Ao longo do século passado, os avanços na indústria eram muito positivos, ao prolongar a duração da comida, conta Monteiro. “Mas a partir de certo momento ela passou a investir em substitutos dos alimentos, extremamente mais lucrativos que os convencionais”, alerta. São os ultraprocessados, formulações industriais com baixíssimo nível de nutrientes e repletos de compostos químicos para torná-los mais agradáveis ao paladar e olfato. Segundo o epidemiologista, a partir de determinado momento, a indústria – com seu enorme poder de influência ­– começou a mudar o padrão de alimentação das populações para promover esse tipo de comida.

Os estudos do grupo de Carlos Monteiro foram pioneiros em mostrar que essas formulações estavam impactando a população de forma extremamente negativa, causando aumento da obesidade e de doenças crônicas como diabetes e hipertensão. O autor foi um dos responsáveis pela Vigitel, o Sistema de Vigilância de Fatores de Risco e Proteção para Doenças Crônicas por Inquérito Telefônico que começou a ser implantado a partir de 2005. Por meio de entrevistas à distância, o Ministério da Saúde passou a fazer uma avaliação de consumo alimentar e atividade física. As primeiras hipóteses sobre a mudança na alimentação dos brasileiros começaram a surgir quando os pesquisadores perceberam que a desnutrição estava caindo, mas a obesidade aumentava.

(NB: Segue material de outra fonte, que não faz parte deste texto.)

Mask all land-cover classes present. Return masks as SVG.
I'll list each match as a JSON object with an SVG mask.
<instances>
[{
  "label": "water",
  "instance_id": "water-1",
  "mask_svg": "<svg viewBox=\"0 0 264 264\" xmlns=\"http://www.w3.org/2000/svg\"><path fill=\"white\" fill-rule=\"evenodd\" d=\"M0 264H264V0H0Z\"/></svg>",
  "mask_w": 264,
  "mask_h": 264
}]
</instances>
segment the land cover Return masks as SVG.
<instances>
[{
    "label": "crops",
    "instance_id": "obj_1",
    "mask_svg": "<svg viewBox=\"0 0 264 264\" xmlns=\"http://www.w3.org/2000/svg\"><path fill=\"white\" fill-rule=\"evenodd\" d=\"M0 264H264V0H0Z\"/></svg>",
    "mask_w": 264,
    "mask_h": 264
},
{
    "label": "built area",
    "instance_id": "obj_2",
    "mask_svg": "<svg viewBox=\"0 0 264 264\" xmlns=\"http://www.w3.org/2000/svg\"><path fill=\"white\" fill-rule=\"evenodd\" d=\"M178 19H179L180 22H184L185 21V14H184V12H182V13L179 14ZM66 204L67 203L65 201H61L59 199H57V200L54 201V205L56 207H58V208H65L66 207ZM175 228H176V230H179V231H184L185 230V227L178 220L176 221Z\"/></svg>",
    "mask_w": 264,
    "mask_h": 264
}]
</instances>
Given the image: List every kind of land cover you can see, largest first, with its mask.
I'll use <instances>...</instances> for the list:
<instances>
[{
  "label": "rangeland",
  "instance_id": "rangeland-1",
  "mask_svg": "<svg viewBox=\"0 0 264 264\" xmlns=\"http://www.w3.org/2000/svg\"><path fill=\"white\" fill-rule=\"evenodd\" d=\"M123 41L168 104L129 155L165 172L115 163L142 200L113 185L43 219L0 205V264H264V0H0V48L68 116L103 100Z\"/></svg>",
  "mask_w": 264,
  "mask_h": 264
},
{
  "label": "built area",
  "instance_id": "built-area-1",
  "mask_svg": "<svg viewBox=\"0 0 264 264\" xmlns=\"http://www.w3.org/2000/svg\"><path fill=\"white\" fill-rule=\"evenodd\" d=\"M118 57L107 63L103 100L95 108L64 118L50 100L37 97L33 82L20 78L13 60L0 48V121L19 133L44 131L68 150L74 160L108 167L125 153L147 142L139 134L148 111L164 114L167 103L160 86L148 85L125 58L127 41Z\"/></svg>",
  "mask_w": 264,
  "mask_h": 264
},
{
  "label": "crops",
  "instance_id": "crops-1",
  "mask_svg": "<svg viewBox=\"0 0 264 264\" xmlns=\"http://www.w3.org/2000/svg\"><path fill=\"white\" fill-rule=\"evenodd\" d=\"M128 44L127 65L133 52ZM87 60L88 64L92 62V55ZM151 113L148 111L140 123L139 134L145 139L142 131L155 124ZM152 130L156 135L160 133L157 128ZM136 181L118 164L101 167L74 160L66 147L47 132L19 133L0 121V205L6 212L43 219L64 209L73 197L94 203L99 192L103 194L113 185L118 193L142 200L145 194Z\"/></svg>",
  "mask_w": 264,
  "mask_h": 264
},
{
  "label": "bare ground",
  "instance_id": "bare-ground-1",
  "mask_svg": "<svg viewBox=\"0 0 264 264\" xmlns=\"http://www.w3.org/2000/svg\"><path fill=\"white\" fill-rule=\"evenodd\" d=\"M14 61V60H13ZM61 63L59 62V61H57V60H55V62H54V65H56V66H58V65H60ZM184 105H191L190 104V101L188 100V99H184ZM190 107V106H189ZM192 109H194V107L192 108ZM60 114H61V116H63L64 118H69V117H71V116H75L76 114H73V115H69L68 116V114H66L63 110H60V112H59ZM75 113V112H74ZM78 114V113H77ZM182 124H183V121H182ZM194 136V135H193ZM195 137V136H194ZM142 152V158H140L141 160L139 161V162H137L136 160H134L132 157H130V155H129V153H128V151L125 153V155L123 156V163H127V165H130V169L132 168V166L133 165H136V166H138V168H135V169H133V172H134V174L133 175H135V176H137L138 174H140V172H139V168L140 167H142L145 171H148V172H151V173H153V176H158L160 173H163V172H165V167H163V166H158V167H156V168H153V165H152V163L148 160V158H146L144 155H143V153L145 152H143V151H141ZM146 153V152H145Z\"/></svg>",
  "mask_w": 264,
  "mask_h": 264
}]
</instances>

A NOVA tem caráter subversivo, defende Monteiro, porque “aponta com o dedo para quem é o responsável por essa epidemia” – o grande capital. Sua hipótese foi testada por dezenas de cientistas mundo afora que comprovam os malefícios do aumento do consumo de ultraprocessados. Hoje, a classificação de alimentos criada pelo grupo de pesquisadores do Nupens já inspirou as diretrizes de 15 países – tão diversos quanto a França e a Malásia ­– e influenciou políticas regulatórias por toda a América Latina. O próprio modelo de perfil de nutrientes elaborado pela Organização Pan-americana da Saúde (Opas) baseou-se na NOVA.

A fala de Carlos Monteiro traçou um panorama de sua trajetória acadêmica, e merece ser assistida por completo. Vale destacar sua primeira experiência, quando desenvolveu a dissertação de mestrado em 1975, no departamento de medicina preventiva da Faculdade de Medicina da USP. O epidemiologista fez um levantamento nutricional nos bairros onde fazia residência médica, no Vale do Ribeira ­– região pobre do sul do estado de São Paulo. Seu grande achado: as crianças de famílias que tinham uma porção de terra para plantar, por menor que fosse, eram muito menos afetadas pela desnutrição que aquelas sem posse. “A recomendação da dissertação era a reforma agrária”, brinca, lembrando que aquele era um período de intensa perseguição da ditadura militar no Brasil.

Como resposta, políticas públicas

Falando nos militares… Após a apresentação de Monteiro, o mediador Reinaldo Guimarães passou a palavra para a ex-ministra Nísia Trindade, lembrando: as grandes descobertas da ciência brasileira não são efetivas se não houver quem as escute no poder público. “Imagine se Carlos Monteiro ou Mauricio Barreto tivessem que lidar com um general Pazuello para implementar suas descobertas”, provocou, recordando o desmonte do Ministério da Saúde no governo Bolsonaro. Nísia, ela própria uma renomada pesquisadora, comandou a reconstrução da pasta com os ouvidos atentos aos cientistas e contribuiu para melhorar os indicadores da saúde dos brasileiros em seus pouco mais de dois anos no ministério.

Ela saudou a presença dos dois epidemiologistas: “A ciência do Brasil hoje é referência e os trabalhos de vocês têm muito a ver com isso. Isso vai além de publicações em periódicos – embora sejam muito importantes. Esse trabalho influencia a construção de políticas públicas”. Ao traçar um panorama das ações de sua gestão à frente da saúde, frisou: “Para que haja consequência no que estamos falando, é importante o investimento em Ciência, Tecnologia e Inovação” – e destacou o “papel de indução do Ministério da Saúde, indução que não se faz de gabinete, mas na escuta e diálogo feitos com comunidade científica e ouvindo os problemas da sociedade”.